WHAT IS BEING ASKED
Arrange the material as a Markdown table with the columns Row and Text, covering everything from the start of the material through the line that contains "목사 (UBF 총무)", both ends included. Number each line in Row, put the line itself in Text, and omit blank lines.
### INPUT MATERIAL ###
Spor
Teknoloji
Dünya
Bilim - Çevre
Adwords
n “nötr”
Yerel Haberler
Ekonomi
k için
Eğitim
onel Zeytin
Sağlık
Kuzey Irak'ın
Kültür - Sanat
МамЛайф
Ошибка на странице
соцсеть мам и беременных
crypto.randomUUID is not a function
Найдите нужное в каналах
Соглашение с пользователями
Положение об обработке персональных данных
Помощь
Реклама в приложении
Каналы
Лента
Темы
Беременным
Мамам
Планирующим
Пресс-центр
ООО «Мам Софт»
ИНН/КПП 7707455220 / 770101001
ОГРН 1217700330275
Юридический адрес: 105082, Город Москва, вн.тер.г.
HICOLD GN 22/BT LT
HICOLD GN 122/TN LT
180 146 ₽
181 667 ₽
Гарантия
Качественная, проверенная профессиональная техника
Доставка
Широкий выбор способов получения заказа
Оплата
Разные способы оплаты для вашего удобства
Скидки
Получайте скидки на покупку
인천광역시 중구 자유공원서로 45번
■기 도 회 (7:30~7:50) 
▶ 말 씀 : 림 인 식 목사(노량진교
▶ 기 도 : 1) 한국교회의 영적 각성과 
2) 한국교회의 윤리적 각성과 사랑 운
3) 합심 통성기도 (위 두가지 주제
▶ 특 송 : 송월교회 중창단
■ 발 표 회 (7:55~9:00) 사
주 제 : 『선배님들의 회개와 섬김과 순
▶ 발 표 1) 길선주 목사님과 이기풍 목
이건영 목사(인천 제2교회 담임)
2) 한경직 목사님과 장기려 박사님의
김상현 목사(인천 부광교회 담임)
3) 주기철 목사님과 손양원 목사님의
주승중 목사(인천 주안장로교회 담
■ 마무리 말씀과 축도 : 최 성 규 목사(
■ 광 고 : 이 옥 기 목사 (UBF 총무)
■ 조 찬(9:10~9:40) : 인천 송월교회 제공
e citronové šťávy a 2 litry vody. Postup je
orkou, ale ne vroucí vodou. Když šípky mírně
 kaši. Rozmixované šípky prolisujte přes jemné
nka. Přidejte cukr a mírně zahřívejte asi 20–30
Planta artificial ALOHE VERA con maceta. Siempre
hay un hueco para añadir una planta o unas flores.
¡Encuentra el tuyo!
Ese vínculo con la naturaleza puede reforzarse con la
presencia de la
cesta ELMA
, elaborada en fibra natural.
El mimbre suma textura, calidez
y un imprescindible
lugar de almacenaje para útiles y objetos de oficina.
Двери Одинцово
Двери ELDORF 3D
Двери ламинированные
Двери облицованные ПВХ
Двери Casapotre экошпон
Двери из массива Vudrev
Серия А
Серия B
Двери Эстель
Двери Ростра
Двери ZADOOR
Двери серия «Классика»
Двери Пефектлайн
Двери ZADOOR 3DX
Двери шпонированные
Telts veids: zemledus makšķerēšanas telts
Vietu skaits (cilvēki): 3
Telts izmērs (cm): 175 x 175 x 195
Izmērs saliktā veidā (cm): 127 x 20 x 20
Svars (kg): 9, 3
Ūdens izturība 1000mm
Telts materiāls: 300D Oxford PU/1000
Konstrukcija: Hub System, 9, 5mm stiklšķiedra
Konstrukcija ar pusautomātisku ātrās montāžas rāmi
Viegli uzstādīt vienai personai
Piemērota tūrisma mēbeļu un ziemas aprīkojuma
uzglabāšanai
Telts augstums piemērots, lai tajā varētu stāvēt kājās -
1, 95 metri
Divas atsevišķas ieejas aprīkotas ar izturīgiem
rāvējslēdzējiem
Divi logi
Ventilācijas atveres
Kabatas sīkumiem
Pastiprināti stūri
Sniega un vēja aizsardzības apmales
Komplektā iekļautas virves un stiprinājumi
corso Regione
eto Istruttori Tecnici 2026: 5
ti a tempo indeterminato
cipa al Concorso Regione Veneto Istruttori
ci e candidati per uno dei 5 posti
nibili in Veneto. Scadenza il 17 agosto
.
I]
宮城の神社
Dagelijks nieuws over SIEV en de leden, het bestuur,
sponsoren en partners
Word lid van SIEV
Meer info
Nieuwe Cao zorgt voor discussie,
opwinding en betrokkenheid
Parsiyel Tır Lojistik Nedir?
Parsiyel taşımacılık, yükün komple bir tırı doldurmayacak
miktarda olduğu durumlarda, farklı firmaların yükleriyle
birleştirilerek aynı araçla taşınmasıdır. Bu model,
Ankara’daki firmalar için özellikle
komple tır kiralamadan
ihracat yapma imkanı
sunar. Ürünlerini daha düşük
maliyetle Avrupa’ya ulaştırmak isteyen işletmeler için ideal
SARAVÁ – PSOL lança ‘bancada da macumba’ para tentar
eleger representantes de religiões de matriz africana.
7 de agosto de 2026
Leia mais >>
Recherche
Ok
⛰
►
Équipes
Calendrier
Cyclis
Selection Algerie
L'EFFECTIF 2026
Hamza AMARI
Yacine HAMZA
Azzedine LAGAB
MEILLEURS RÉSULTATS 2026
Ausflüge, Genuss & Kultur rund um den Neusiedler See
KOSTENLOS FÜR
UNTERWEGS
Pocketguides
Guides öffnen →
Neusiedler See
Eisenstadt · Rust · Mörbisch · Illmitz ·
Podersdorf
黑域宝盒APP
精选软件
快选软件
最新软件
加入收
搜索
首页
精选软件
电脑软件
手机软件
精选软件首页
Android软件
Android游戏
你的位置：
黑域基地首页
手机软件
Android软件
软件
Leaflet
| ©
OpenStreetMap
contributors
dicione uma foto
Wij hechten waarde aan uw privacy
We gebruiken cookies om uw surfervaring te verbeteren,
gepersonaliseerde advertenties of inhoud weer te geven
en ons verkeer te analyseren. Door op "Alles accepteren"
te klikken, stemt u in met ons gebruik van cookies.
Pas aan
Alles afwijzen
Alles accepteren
###
RESPONSE AREA
| Row | Text |
|---|---|
| 1 | Spor |
| 2 | Teknoloji |
| 3 | Dünya |
| 4 | Bilim - Çevre |
| 5 | Adwords |
| 6 | n “nötr” |
| 7 | Yerel Haberler |
| 8 | Ekonomi |
| 9 | k için |
| 10 | Eğitim |
| 11 | onel Zeytin |
| 12 | Sağlık |
| 13 | Kuzey Irak'ın |
| 14 | Kültür - Sanat |
| 15 | МамЛайф |
| 16 | Ошибка на странице |
| 17 | соцсеть мам и беременных |
| 18 | crypto.randomUUID is not a function |
| 19 | Найдите нужное в каналах |
| 20 | Соглашение с пользователями |
| 21 | Положение об обработке персональных данных |
| 22 | Помощь |
| 23 | Реклама в приложении |
| 24 | Каналы |
| 25 | Лента |
| 26 | Темы |
| 27 | Беременным |
| 28 | Мамам |
| 29 | Планирующим |
| 30 | Пресс-центр |
| 31 | ООО «Мам Софт» |
| 32 | ИНН/КПП 7707455220 / 770101001 |
| 33 | ОГРН 1217700330275 |
| 34 | Юридический адрес: 105082, Город Москва, вн.тер.г. |
| 35 | HICOLD GN 22/BT LT |
| 36 | HICOLD GN 122/TN LT |
| 37 | 180 146 ₽ |
| 38 | 181 667 ₽ |
| 39 | Гарантия |
| 40 | Качественная, проверенная профессиональная техника |
| 41 | Доставка |
| 42 | Широкий выбор способов получения заказа |
| 43 | Оплата |
| 44 | Разные способы оплаты для вашего удобства |
| 45 | Скидки |
| 46 | Получайте скидки на покупку |
| 47 | 인천광역시 중구 자유공원서로 45번 |
| 48 | ■기 도 회 (7:30~7:50)  |
| 49 | ▶ 말 씀 : 림 인 식 목사(노량진교 |
| 50 | ▶ 기 도 : 1) 한국교회의 영적 각성과  |
| 51 | 2) 한국교회의 윤리적 각성과 사랑 운 |
| 52 | 3) 합심 통성기도 (위 두가지 주제 |
| 53 | ▶ 특 송 : 송월교회 중창단 |
| 54 | ■ 발 표 회 (7:55~9:00) 사 |
| 55 | 주 제 : 『선배님들의 회개와 섬김과 순 |
| 56 | ▶ 발 표 1) 길선주 목사님과 이기풍 목 |
| 57 | 이건영 목사(인천 제2교회 담임) |
| 58 | 2) 한경직 목사님과 장기려 박사님의 |
| 59 | 김상현 목사(인천 부광교회 담임) |
| 60 | 3) 주기철 목사님과 손양원 목사님의 |
| 61 | 주승중 목사(인천 주안장로교회 담 |
| 62 | ■ 마무리 말씀과 축도 : 최 성 규 목사( |
| 63 | ■ 광 고 : 이 옥 기 목사 (UBF 총무) |